Con l’ultimo, Post tenebras lux, il messicano Carlos Reygadas vinse il premio della regia a Cannes 2012, e la stessa perizia formale è avvertibile nel suo nuovo lavoro, Nuestro tiempo, in Concorso a Venezia 75. Interrogandosi se l’amore sia una questione relativa, ovvero esista nella misura in cui l’amato/amata non ci danneggi, inquadra con qualche connessione biografica una famiglia agiata che vive nell’entroterra messicano pascendo e addestrando tori da combattimento: Esther (Natalia Lopez, moglie di Reygadas nella vita) è a capo del ranch, mentre il marito Juan (Reygadas stesso) si divide tra la poesia, di cui è uno dei massimi esponenti mondiali, e il lavoro con le bestie.

La situazione si incrinerà quando Esther si innamora di un addestratore di cavalli, l’americano Phil: saprà Juan gestire la crisi?

Visivamente ci sono spiragli, trovate e sequenze bellissime, che forse non casualmente riguardano sopra tutto gli animali: lo sventramento di un mulo da parte di un toro, le corse, i paesaggi. E non mancano scene di grande suggestione, dove l’apporto musicale è fondamentale: il concerto per timpani, per dirne uno. Come si diceva il talento di Reygadas non si conosce di certo oggi e, conferma, non si discute, ma sarà la durata proibitiva (due ore e 53 minuti), sarà il deficit d’empatia dei protagonisti, sarà un certo schematismo poetico, Nuestro tiempo oltre a perdere qualche colpo – il ritmo non è il suo forte – rischia di risolversi, e mutilarsi, nell’eccesso di stile, scotto inevitabile e forse calcolato per una sostanza radicale e solipsistica.

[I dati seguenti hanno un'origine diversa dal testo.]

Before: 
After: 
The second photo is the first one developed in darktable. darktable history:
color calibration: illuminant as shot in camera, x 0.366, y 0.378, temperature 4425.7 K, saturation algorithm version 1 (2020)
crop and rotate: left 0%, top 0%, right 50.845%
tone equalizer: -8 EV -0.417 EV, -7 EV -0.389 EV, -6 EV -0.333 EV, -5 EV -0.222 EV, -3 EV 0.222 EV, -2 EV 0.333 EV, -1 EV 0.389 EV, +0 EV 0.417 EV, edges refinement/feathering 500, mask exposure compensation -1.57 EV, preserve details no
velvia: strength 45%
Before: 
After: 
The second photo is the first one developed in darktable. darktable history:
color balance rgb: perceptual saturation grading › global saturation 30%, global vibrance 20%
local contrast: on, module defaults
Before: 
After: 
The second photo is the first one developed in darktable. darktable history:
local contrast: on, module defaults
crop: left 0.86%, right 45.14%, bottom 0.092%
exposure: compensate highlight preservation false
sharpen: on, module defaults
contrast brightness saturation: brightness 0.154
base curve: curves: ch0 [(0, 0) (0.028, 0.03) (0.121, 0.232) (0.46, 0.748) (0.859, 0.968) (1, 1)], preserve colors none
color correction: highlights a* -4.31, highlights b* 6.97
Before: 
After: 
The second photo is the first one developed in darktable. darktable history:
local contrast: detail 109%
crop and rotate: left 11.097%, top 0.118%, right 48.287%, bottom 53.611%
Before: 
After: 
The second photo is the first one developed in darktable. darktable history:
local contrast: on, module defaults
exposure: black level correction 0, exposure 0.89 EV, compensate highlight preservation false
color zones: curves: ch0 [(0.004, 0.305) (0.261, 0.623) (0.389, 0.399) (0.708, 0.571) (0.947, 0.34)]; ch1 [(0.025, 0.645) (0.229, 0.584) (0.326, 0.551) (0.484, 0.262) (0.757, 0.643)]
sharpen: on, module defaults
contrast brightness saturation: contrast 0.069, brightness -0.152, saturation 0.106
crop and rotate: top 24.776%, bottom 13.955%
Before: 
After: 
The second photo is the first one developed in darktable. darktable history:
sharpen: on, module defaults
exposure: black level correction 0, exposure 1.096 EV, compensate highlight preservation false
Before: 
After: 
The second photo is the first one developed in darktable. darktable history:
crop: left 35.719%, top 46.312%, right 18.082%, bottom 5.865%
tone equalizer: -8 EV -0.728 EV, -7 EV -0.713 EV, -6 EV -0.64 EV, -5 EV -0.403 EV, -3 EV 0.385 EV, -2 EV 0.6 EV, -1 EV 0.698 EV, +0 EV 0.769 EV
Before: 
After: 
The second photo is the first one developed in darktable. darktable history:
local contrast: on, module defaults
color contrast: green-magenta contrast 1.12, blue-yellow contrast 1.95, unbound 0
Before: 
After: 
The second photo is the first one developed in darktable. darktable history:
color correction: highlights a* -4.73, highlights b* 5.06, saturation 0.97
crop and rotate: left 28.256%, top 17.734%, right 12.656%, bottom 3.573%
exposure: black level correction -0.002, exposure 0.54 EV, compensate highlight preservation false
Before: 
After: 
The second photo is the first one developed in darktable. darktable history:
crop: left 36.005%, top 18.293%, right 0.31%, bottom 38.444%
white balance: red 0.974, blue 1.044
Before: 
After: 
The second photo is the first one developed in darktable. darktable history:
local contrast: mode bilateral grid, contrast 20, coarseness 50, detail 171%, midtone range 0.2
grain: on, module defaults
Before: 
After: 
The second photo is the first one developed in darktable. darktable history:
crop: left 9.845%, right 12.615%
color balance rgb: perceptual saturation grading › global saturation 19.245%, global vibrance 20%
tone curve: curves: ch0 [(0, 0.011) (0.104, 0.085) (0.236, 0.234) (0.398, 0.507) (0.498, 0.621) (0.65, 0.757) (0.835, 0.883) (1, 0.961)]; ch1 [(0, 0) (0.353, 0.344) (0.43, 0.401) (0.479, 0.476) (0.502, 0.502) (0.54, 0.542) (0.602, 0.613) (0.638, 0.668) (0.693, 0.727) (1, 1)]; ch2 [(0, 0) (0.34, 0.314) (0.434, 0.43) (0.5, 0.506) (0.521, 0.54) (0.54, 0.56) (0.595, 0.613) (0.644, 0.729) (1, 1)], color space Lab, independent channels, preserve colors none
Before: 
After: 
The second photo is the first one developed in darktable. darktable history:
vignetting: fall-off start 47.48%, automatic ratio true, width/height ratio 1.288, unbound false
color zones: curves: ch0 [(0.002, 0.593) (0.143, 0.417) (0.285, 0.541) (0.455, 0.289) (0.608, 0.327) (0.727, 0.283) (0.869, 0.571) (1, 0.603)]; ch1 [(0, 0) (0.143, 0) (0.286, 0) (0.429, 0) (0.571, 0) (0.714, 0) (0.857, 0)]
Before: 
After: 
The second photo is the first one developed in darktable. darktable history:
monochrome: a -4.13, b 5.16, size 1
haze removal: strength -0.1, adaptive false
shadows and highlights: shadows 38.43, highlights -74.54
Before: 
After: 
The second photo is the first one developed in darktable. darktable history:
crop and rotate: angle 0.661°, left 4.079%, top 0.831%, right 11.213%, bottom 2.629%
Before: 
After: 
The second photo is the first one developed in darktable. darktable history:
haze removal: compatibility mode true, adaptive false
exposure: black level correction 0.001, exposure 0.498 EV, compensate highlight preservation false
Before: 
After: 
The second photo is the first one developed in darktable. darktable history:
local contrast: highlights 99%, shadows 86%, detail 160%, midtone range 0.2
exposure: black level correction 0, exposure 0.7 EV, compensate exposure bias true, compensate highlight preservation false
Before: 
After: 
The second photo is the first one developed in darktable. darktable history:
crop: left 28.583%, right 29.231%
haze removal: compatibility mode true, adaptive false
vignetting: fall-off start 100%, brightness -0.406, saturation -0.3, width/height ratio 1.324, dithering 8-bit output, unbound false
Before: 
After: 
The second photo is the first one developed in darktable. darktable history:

Si diceva della costruzione a tesi: a parte l’ovvio imperialismo insito nel conquistatore yankee, Reygadas si bea dei suoi, in primis di sé, filosofi rancheros, poeti vaccari e laureati, cui attaglia – nella corrispondenza di amorosi dissensi tra Juan e Phil – i finimenti di un dialogo amoroso. Loro, i padroni, i colti discettano e intellettualizzano le corna, mentre i tori copulano e caricano, e in mezzi i dipendenti alzano il gomito, chiedono sponsorizzazioni per auto da corsa e, dunque, si risolvono in un medio dove virtus non stat: classista, epperò pervaso da sensi di colpa borghesi, difettoso d’empatia e formato familiare, quanto è vicino Nostro tempo al Roma di Cuaron. Per tacere della forma, che ha fascino da vendere e, forse, per svendersi.